For instance, the physical challenge of the North European forest effectually baffled primitive man. Unequipped with implements for felling the forest trees and ignorant of how to turn the rich underlying soil to account by cultivation, even if he had been capable of clearing it of trees, primitive man in Northern Europe simply avoided the forest and squatted on the sand-dunes and chalk downs where his remains in the shape of dolmens, flint-mines and the like are now found - seeking out lands which his successors scorned as 'bad lands' when the forest was falling to their axes. For primitive man the challenge of the temperate forest was actually more formidable than that of the frozen tundras; and in North America his line of least resistance eventually led him Pole-ward beyond the forests' northern fringe to find his destiny in creating the Eskimo culture in response to the challenge of the Arctic Circle. Yet primitive man's experience does not prove that the challenge of the North European forest was excessive in the sense of being beyond human power of effective response; for the barbarians who followed on his heels were able to make some impression with the aid of tools and techniques acquired, perhaps, from civilizations with which they were in touch, until, in the fullness of time, the pioneers of the Western and the Russian Orthodox Civilization 'came and saw and conquered'.

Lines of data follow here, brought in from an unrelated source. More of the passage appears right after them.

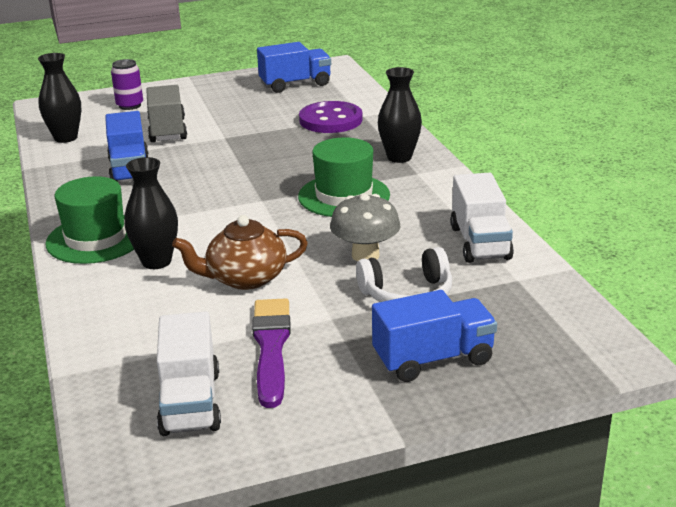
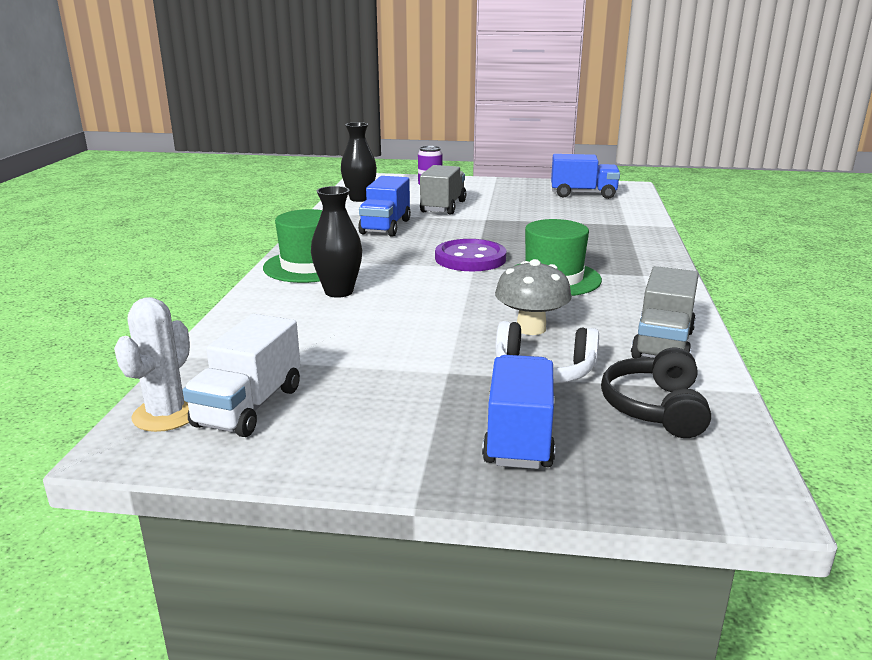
camera: 25 degrees right, 5 degrees down
(122, 433) = (166, 414): none -> white cactus
(245, 278) = (400, 321): brown teapot -> none
(271, 347) = (367, 381): purple brush -> none
(330, 120) = (592, 222): purple button -> purple button (470, 258)
(399, 157) = (635, 260): black vase -> none
(433, 359) = (519, 437): blue truck -> blue truck turned 90 degrees counterclockwise
(480, 243) = (663, 344): white truck -> grey truck
(512, 303) = (655, 408): none -> black headphones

In the second century B.C. the southern vanguard of the North European forest in the Po valley had been subdued by Roman pioneers after having from time immemorial baffled the Romans' precursors. The Greek Historian Polybius, who visited the country immediately after it had been opened up, draws a striking contrast between the inefficient and poverty-stricken life of Rome’s Gallic predecessors, whose last survivors were then still living the life in the backwoods at the foot of the Alps, and the cheapness and plenty which prevailed in adjoining districts which Rome had taken in hand. A similar picture was often drawn in the early nineteenth century contrasting the squalid failure of the Redskins with the bustling vitality of the Anglo-Americans pioneers in the primeval forest of Kentucky or Ohio.